Where could she have run?"
"There's no way for her to slip us but by water or through the Cypress
Swamp, Colonel. She ain't safe this side of Cantwell's bridge. Word has
gone out, and every road is watched."
"But Van Dorn is beaten back; he hasn't made a single capture; the
niggers drove him out of Dover with firearms, and he is wounded
somewhere."
The tall kidnapper turned pale, and then consigned Van Dorn's shade to
eternal torment.
"Don't swear before me, sir!" McLane, also irritated, exclaimed. "It's
not conservative, and I won't permit it.

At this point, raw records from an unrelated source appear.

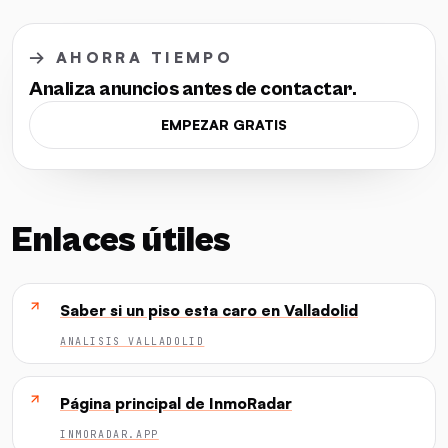
→ AHORRA TIEMPO
Analiza anuncios antes de contactar.
EMPEZAR GRATIS
Enlaces útiles
Saber si un piso esta caro en Valladolid
ANALISIS VALLADOLID
Página principal de InmoRadar
INMORADAR.APP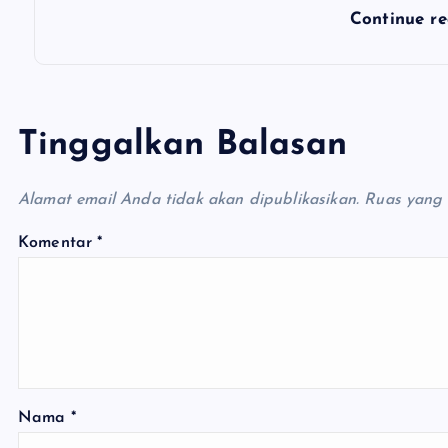
Continue r
Tinggalkan Balasan
Alamat email Anda tidak akan dipublikasikan.
Ruas yang 
Komentar
*
Nama
*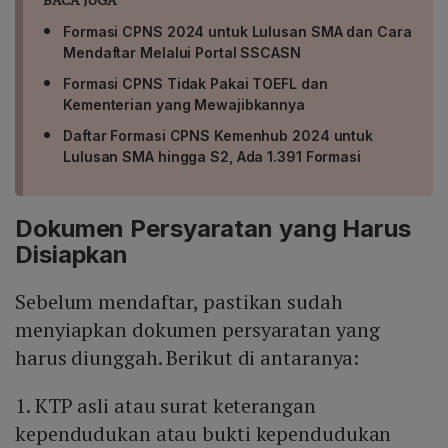
Formasi CPNS 2024 untuk Lulusan SMA dan Cara
Mendaftar Melalui Portal SSCASN
Formasi CPNS Tidak Pakai TOEFL dan
Kementerian yang Mewajibkannya
Daftar Formasi CPNS Kemenhub 2024 untuk
Lulusan SMA hingga S2, Ada 1.391 Formasi
Dokumen Persyaratan yang Harus
Disiapkan
Sebelum mendaftar, pastikan sudah
menyiapkan dokumen persyaratan yang
harus diunggah. Berikut di antaranya:
1. KTP asli atau surat keterangan
kependudukan atau bukti kependudukan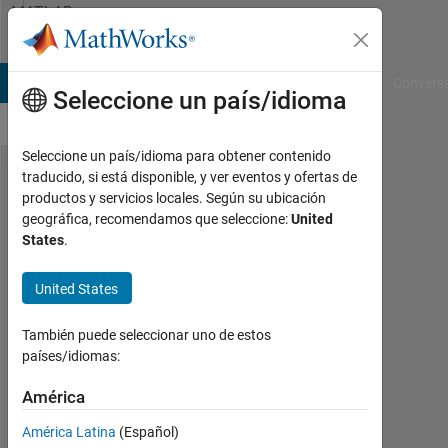
Saltar al contenido
MATLAB
Answers
B Answers
File Exchange
Cody
AI Chat Playground
Convers
Seleccione un país/idioma
Seleccione un país/idioma para obtener contenido
traducido, si está disponible, y ver eventos y ofertas de
i an anfis
productos y servicios locales. Según su ubicación
geográfica, recomendamos que seleccione:
United
what is the
States
.
reason that
epoch error
United States
dose not
También puede seleccionar uno de estos
decreases?
países/idiomas:
my case is
América
in output in
linear and
América Latina
(Español)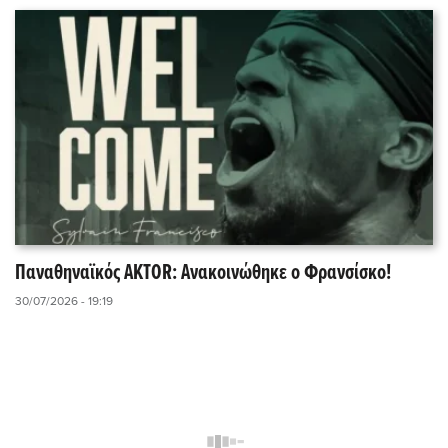
Παναθηναϊκός AKTOR: Ανακοινώθηκε ο Φρανσίσκο!
30/07/2026 - 19:19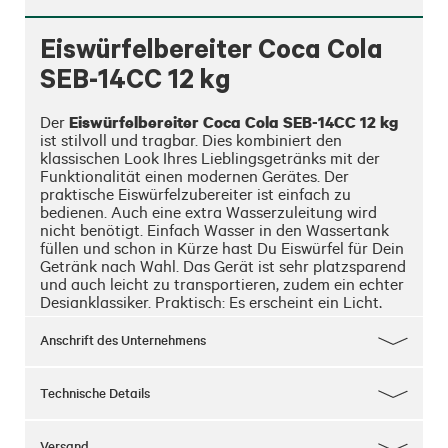
Eiswürfelbereiter Coca Cola
SEB-14CC 12 kg
Eiswürfelbereiter Coca Cola SEB-14CC 12 kg
Der 
ist stilvoll und tragbar. Dies kombiniert den 
klassischen Look Ihres Lieblingsgetränks mit der 
Funktionalität einen modernen Gerätes. Der 
praktische Eiswürfelzubereiter ist einfach zu 
bedienen. Auch eine extra Wasserzuleitung wird 
nicht benötigt. Einfach Wasser in den Wassertank 
füllen und schon in Kürze hast Du Eiswürfel für Dein 
Getränk nach Wahl. Das Gerät ist sehr platzsparend 
und auch leicht zu transportieren, zudem ein echter 
Designklassiker. Praktisch: Es erscheint ein Licht, 
wenn das Eisfach voll ist oder das Wasser nicht 
ausreicht. Zudem hat es ein transparentes 
Anschrift des Unternehmens
Sichtfenster im Deckel, so können Sie den Status der 
Eiswürfel immer im Auge behalten. Lichtsignal, wenn 
das Eisfach voll ist oder das Wasser nicht ausreicht. 
Technische Details
Alarm, wenn das Eisfach voll ist oder nicht genug 
Wasser vorhanden ist Sichtkontrolle durch 
Sichtfenster ohne Öffnen des Gerätes. Es gibt zwei 
Versand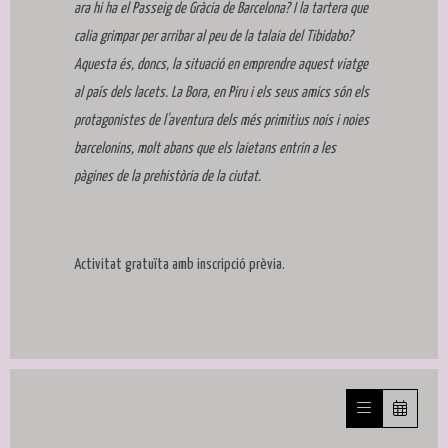
ara hi ha el Passeig de Gràcia de Barcelona? I la tartera que
calia grimpar per arribar al peu de la talaia del Tibidabo?
Aquesta és, doncs, la situació en emprendre aquest viatge
al país dels lacets. La Bora, en Piru i els seus amics són els
protagonistes de l'aventura dels més primitius nois i noies
barcelonins, molt abans que els laietans entrin a les
pàgines de la prehistòria de la ciutat.
Activitat gratuïta amb inscripció prèvia.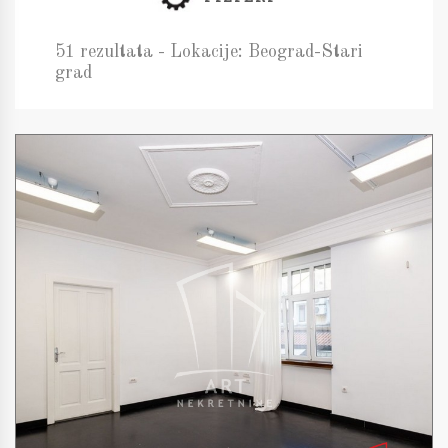
51 rezultata - Lokacije: Beograd-Stari
grad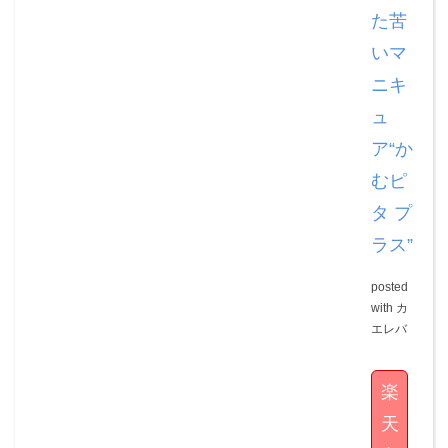
た苦
いマ
ニキ
ュ
ア“か
むピ
タ プ
ラス”
posted
with
カ
エレバ
楽
天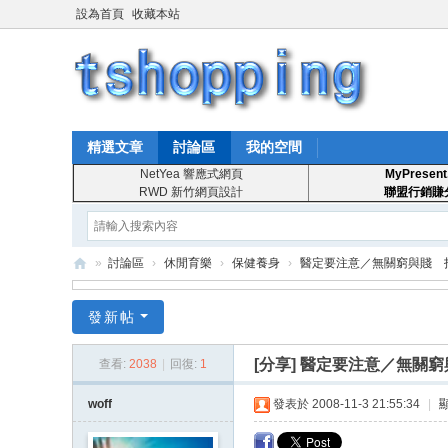
設為首頁
收藏本站
精選文章
討論區
我的空間
NetYea 響應式網頁
MyPresent
RWD 新竹網頁設計
聯盟行銷賺
»
討論區
›
休閒育樂
›
保健養身
›
醫定要注意／無關窮與賤 抖腿
T
發新帖
S
ho
[分享]
醫定要注意／無關窮
查看:
2038
|
回復:
1
pp
woff
發表於 2008-11-3 21:55:34
|
in
g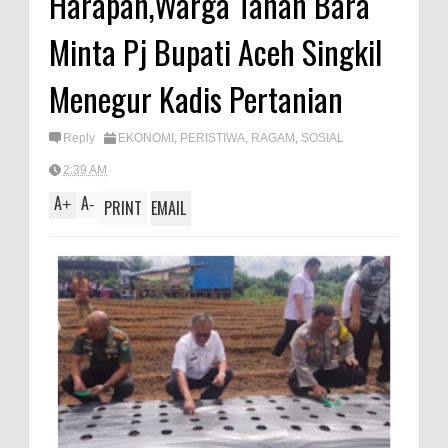
Harapan,Warga Tanah Bara
A
e
Minta Pj Bupati Aceh Singkil
p
p
Menegur Kadis Pertanian
Reply
EKONOMI
,
PERISTIWA
,
RAGAM
,
SOSIAL
2:39 AM
A
A
+
-
PRINT
EMAIL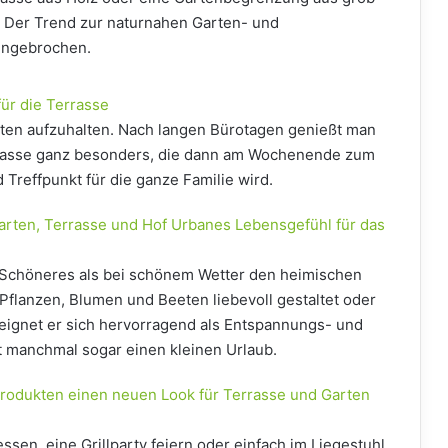
 Der Trend zur naturnahen Garten- und
 ungebrochen.
für die Terrasse
rten aufzuhalten. Nach langen Bürotagen genießt man
rrasse ganz besonders, die dann am Wochenende zum
reffpunkt für die ganze Familie wird.
Garten, Terrasse und Hof Urbanes Lebensgefühl für das
s Schöneres als bei schönem Wetter den heimischen
Pflanzen, Blumen und Beeten liebevoll gestaltet oder
eignet er sich hervorragend als Entspannungs- und
 manchmal sogar einen kleinen Urlaub.
rodukten einen neuen Look für Terrasse und Garten
ssen, eine Grillparty feiern oder einfach im Liegestuhl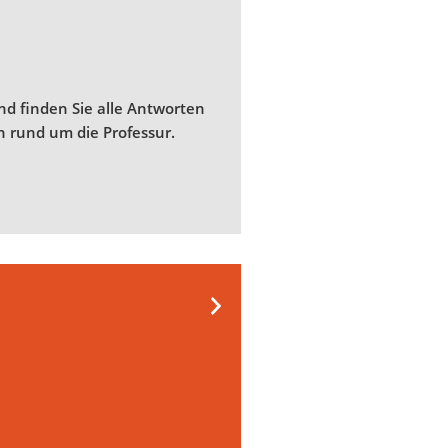
nd finden Sie alle Antworten
en rund um die Professur.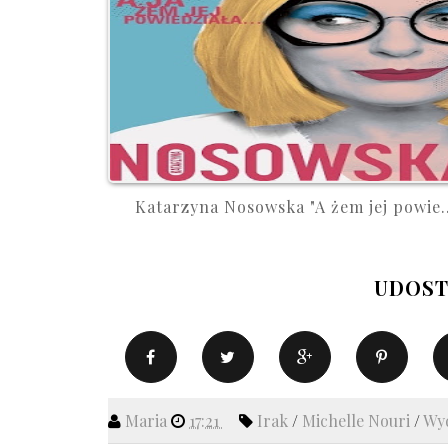
Katarzyna Nosowska "A żem jej powie..
UDOST
Maria
17:21
Irak
/
Michelle Nouri
/
Wyd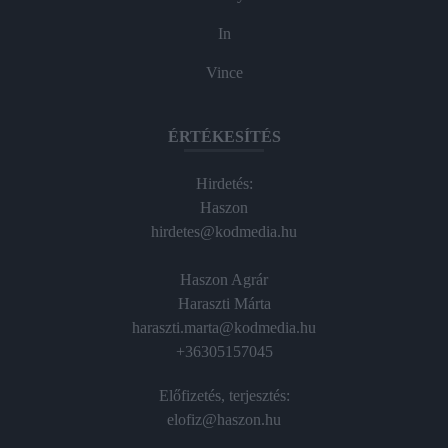
In
Vince
ÉRTÉKESÍTÉS
Hirdetés:
Haszon
hirdetes@kodmedia.hu
Haszon Agrár
Haraszti Márta
haraszti.marta@kodmedia.hu
+36305157045
Előfizetés, terjesztés:
elofiz@haszon.hu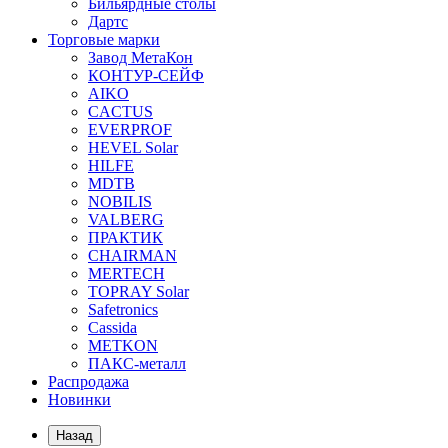
Бильярдные столы
Дартс
Торговые марки
Завод МетаКон
КОНТУР-СЕЙФ
AIKO
CACTUS
EVERPROF
HEVEL Solar
HILFE
MDTB
NOBILIS
VALBERG
ПРАКТИК
CHAIRMAN
MERTECH
TOPRAY Solar
Safetronics
Cassida
METKON
ПАКС-металл
Распродажа
Новинки
Назад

How do I know Meshach Milburn
is dead? who did it?"
"Black Dave fired the barker, and saw him settled."
"Send him here!"
The negro came in, red-eyed, and hoarse with diseased lungs, and stood,
the wreck of a once gigantic and regular man.
"Gi' me a drink," he muttered; "I'm mos' dead wi' misery an cold."
"Tell this man what you did," Joe Johnson spoke; "you waited till you
saw the hat at the window, and fired, and fetched hat an' man to the
ground?"
Swallowing a thimbleful of McLane's brandy, the negro grunted "Blood!"
and looked tremblingly at his hands.
"What shape of hat was it?" McLane asked, shaking the negro savagely;
"was it like this?" shaping his own soft slouched hat to a point.
Black Dave looked, and shook his head.
"Not like that? Damnation!"
"No swearing, Colonel, before us conservatives," ventured Joe Johnson;
"what was the hat like, Dave? You're drunk.